### RECORDS SUPPLIED ###
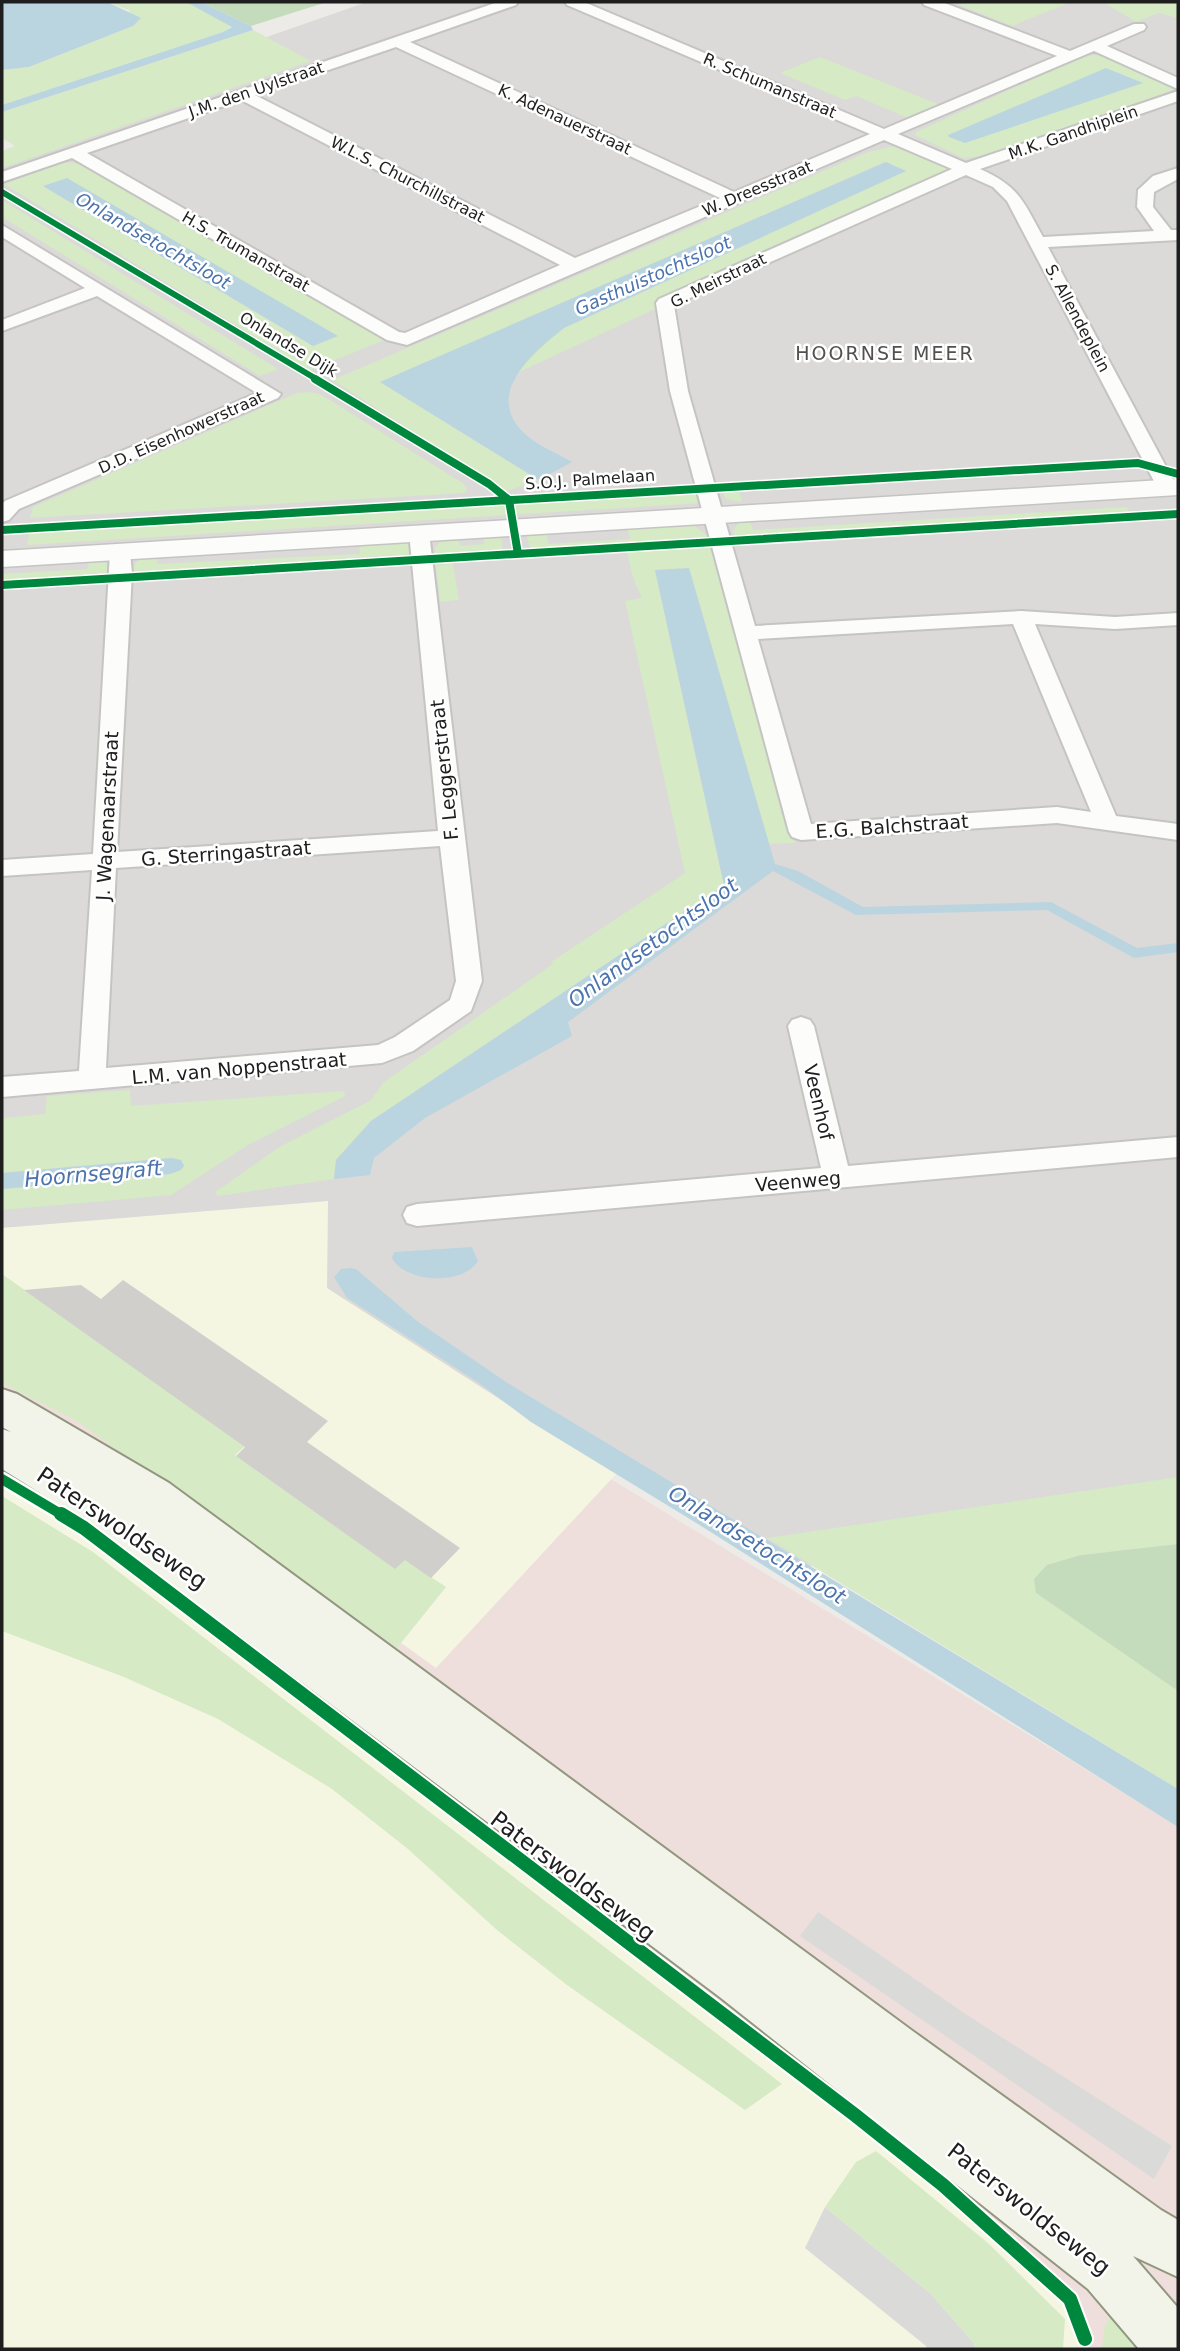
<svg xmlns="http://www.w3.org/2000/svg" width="1180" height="2351" font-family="'DejaVu Sans',sans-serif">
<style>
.residential{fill:#dbdad8}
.commercial{fill:#eedfdc}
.education{fill:#f5f6e2}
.religious{fill:#dadad8}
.grass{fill:#d5eac5;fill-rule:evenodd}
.forest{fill:#c4dbbc}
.water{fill:#bad5df}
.building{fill:#d0cfcc}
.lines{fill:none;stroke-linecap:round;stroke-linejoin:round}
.minor-casing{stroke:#c5c4c3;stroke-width:4}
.tertiary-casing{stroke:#c5c4c3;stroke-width:3}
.secondary-casing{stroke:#92967e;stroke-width:4}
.minor{fill:#fcfcfb;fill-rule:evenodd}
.tertiary{fill:#fcfcfb;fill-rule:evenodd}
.secondary{fill:#f2f4ea;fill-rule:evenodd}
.cycleway-far3-casing{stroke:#fff;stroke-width:9}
.cycleway-far2-casing{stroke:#fff;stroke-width:11}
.cycleway-far1-casing{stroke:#fff;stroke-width:15}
.cycleway-casing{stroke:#fff;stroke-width:18}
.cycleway-far3{stroke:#00873e;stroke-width:6}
.cycleway-far2{stroke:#00873e;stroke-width:8}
.cycleway-far1{stroke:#00873e;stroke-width:10}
.cycleway{stroke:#00873e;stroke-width:14}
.labels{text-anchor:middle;stroke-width:5;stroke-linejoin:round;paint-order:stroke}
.far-street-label{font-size:16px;fill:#1e1e1e;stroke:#fff}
.far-water-label{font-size:18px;font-style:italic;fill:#4b73ac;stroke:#fff}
.far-quarter-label{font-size:19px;letter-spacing:2px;fill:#515151;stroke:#fff}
.street-label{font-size:19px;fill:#1e1e1e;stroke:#fff}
.water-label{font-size:21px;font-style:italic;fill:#4b73ac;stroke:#fff}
.near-street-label{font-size:23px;fill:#1e1e1e;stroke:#fff}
</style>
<rect width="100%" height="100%" fill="#ecebe7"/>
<path class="residential" d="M367 2H1138L1178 17V1519L793 1568 185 1220 2 1228V161L261 39Z"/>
<path class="commercial" d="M233 1248 1178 1826V2349H2V1258Z"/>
<path class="education" d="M328 1201 327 1288 616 1474 436 1668 100 1427 2 1371V1228Z
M2 1479 84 1528 943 2185 1070 2299 1085 2339V2349H2Z"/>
<path class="religious" d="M1178 160V167L1146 178 1138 185 1134 198 1145 219H1130L1119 198 1123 182 1143 170Z
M1178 178V188L1167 194 1166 199 1178 215V226L1154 209 1151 200 1153 192 1169 181Z
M818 1912 967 2015 1172 2146 1154 2179 800 1936Z
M825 2207 931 2294 974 2343 976 2349H927L926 2346 805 2248Z"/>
<path class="grass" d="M107 2H186L232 26 223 32 2 105V70L29 67 133 26 129 10Z
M969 2H1071L1012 26 959 5Z
M1103 2H1178V18L1159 13 1136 22Z
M253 30 311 61 2 168V151L15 146 2 138V112Z
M1094 55 1111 57 1175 89 992 155 963 158 915 135 916 132 1082 57Z
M820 57 940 105 908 118 856 96 845 100 780 73Z
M894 146H905L951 166 947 173 657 304 655 309 517 373 529 356 564 328 906 171 885 162 381 382 539 480 507 491 332 380 868 152Z
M65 162 87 165 387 339 310 370 4 184ZM44 187 337 336 313 346Z
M2 200 278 369 260 376 2 217Z
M309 392 320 394 464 484 467 489 465 493 30 518 33 507 297 393Z
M1100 466 1102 470 739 490 742 502 726 499 720 488Z
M700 492 703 503 27 545 30 530 494 501 520 502Z
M1127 507 1129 512 735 536 733 531 740 521 749 518 753 530Z
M691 524 710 537 530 549 526 532 545 531 549 544 630 539 627 525Z
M500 533 503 550 435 555V548L443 539 458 536 460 546 484 544 483 534Z
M400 540 412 547 415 554 133 572C134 558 144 557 157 554V564L360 554 359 541Z
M713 547 795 843 769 844 689 569 655 570 724 885 371 1121 336 1160 334 1179 218 1196 215 1192 281 1146 370 1101 384 1082 553 964 551 962 685 873 625 601 642 598 633 578 627 552Z
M89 557 109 564V574L2 580V574L88 569Z
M453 564 459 600 440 602 436 565Z
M130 1090 131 1106 344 1091 345 1096 248 1145 171 1195 2 1210V1189L170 1174 172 1158 2 1173V1118L45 1114 47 1096Z
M2 1274 245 1446 235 1455 394 1568 404 1559 446 1587 397 1648 75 1420 2 1383Z
M1178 1477V1544L1081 1555 1036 1593 1178 1691V1789L767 1538Z
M2 1496 93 1552 782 2084 745 2110 567 1985 497 1930 408 1849 332 1789 218 1719 124 1677 2 1631Z
M876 2151 988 2243 1065 2319 1063 2349H976L974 2343 931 2294 825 2207 856 2162Z
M1118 2299 1134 2337 1135 2349H1102L1105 2325Z"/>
<path class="forest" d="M201 2H327L251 26Z
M1178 1544V1691L1036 1593 1034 1579 1047 1565 1081 1555Z"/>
<path class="water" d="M2 2H107L141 18 133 26 29 67 2 70Z
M186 2H201L251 26 253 30 2 112V105L223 32 232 27Z
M1106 68 1143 83 965 143 949 137 948 135Z
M886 162 906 171 564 328C534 352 482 394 525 434 538 446 557 453 572 462L539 480 380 382Z
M67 178 338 336 313 346 43 186Z
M689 568 775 864 798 871 863 907 1051 902 1137 948 1178 943V952L1134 958 1047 910 856 915 773 871 568 1022 572 1036 425 1118 374 1158 370 1175 334 1179 336 1160 371 1121 724 885 655 570Z
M172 1158 181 1160 184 1166 181 1170 170 1174 2 1189V1173Z
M472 1247 478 1261C463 1286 405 1283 392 1258L394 1252Z
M350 1268 356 1269 417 1321 506 1382 1178 1789V1827L698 1524 531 1422 479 1383 347 1298 334 1277 341 1269Z"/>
<path class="building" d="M123 1280 328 1421 307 1442 460 1548 431 1578 405 1560 395 1569 236 1456 245 1447 24 1290 81 1285 101 1299Z"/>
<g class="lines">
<defs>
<path id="minor" d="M498 2H518L516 5 410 42 734 192 870 134 567 5 565 2H584L884 129 1057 56 924 5 922 2H942L1070 51 1134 24H1144L1146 27 1144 30 1107 46 1178 78V89L1094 51 898 134 966 163 1178 91V101L980 169C1019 186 1023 201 1043 237L1154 231 1137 207 1138 190 1153 176 1178 168V179L1154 192 1153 207 1171 230H1178V240L1048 247 1177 487 1174 491H1160L1157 487 1007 201 993 187 966 175 674 305 688 391 755 626 1021 611 1115 617 1178 613V625L1115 629 1035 624 1116 816 1178 824V840L1057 823 801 840 792 837 789 832 670 391 656 303 659 299 952 169 884 140 407 345 387 340 72 158 2 182V172ZM396 47 720 198 575 258 255 95ZM241 100 560 265 405 333 399 332 87 153ZM1013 624 1091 812 1057 807 811 824 758 639Z
M2 225 281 394 278 398 19 509 9 520 2 522V504L5 501 257 393 97 296 2 331V320L85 288 2 237Z
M419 526 426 528 429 532 482 981 471 1011 413 1051 382 1063 2 1097V1077L79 1071 92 870 2 876V860L93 854 110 552 113 548H127L130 552 132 573 117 852 438 831 409 532 412 528ZM440 846 456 981 450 1000 395 1037 378 1045 106 1068 116 868Z
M801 1017 810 1020 814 1026 848 1166 1178 1137V1157L417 1226 407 1223 403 1215 407 1207 417 1204 821 1168 788 1026 792 1020Z"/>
<path id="tertiary" d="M1178 479V495L2 567V551Z"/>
<path id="secondary" d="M2 1389 17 1394 169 1483 914 2032 1161 2210 1178 2220V2277L1133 2256 1178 2308V2349H1139L1088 2289 721 1998 102 1532 2 1469V1429L11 1432 2 1427Z"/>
</defs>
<use href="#minor" class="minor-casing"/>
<use href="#tertiary" class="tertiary-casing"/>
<use href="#secondary" class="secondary-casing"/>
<use href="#minor" class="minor"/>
<use href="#tertiary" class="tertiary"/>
<use href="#secondary" class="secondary"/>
<defs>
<path id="cycleway-far3" d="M2 192 318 380"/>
<path id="cycleway-far2" d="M315 379 489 484 509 500 518 554
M2 530 1138 463 1178 474
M2 585 1178 514"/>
<path id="cycleway-far1" d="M2 1479 64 1516"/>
<path id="cycleway" d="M61 1514 84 1528 855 2115 943 2185 1070 2299 1085 2339"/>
</defs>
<use href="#cycleway-far3" class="cycleway-far3-casing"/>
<use href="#cycleway-far2" class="cycleway-far2-casing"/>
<use href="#cycleway-far1" class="cycleway-far1-casing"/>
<use href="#cycleway" class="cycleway-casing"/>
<use href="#cycleway-far3" class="cycleway-far3"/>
<use href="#cycleway-far2" class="cycleway-far2"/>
<use href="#cycleway-far1" class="cycleway-far1"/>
<use href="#cycleway" class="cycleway"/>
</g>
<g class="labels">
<g class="far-street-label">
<text transform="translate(770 85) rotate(23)" y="6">R. Schumanstraat</text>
<text transform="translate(256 89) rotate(-19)" y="6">J.M. den Uylstraat</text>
<text transform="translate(565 119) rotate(25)" y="6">K. Adenauerstraat</text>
<text transform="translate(1073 132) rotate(-19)" y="6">M.K. Gandhiplein</text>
<text transform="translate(408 179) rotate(27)" y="6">W.L.S. Churchillstraat</text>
<text transform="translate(757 188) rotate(-23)" y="6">W. Dreesstraat</text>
<text transform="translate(246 251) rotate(30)" y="6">H.S. Trumanstraat</text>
<text transform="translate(718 280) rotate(-26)" y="6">G. Meirstraat</text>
<text transform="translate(1078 318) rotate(62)" y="6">S. Allendeplein</text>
<text transform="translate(289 344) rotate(31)" y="6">Onlandse Dijk</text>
<text transform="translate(181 432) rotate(-24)" y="6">D.D. Eisenhowerstraat</text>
<text transform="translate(590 479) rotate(-4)" y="6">S.O.J. Palmelaan</text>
</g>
<g class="far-water-label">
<text transform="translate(153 241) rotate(30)" y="6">Onlandsetochtsloot</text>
<text transform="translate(653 276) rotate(-24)" y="6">Gasthuistochtsloot</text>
</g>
<g class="far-quarter-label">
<text x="885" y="360">HOORNSE MEER</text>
</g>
<g class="street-label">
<text transform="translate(444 770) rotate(-96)" y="7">F. Leggerstraat</text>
<text transform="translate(107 816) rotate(-87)" y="7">J. Wagenaarstraat</text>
<text transform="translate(892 826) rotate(-4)" y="7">E.G. Balchstraat</text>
<text transform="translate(226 853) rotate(-4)" y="7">G. Sterringastraat</text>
<text transform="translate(239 1068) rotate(-5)" y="7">L.M. van Noppenstraat</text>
<text transform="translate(819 1102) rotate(77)" y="7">Veenhof</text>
<text transform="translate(798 1181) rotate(-5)" y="7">Veenweg</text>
</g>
<g class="water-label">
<text transform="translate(653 943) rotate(-36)" y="7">Onlandsetochtsloot</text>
<text transform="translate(93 1174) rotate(-5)" y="7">Hoornsegraft</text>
<text transform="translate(757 1545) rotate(32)" y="7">Onlandsetochtsloot</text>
</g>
<g class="near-street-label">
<text transform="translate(122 1528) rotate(34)" y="8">Paterswoldseweg</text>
<text transform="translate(573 1876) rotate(37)" y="8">Paterswoldseweg</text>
<text transform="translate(1029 2209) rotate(38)" y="8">Paterswoldseweg</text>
</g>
</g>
<rect width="1180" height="2351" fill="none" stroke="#1e1e1e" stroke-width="7"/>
</svg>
###
PROBLEM DESCRIPTION:
Only lines that contain "rule" are needed, so copy each of them from the data.

RESPONSE TO THE EXERCISE:
.grass{fill:#d5eac5;fill-rule:evenodd}
.minor{fill:#fcfcfb;fill-rule:evenodd}
.tertiary{fill:#fcfcfb;fill-rule:evenodd}
.secondary{fill:#f2f4ea;fill-rule:evenodd}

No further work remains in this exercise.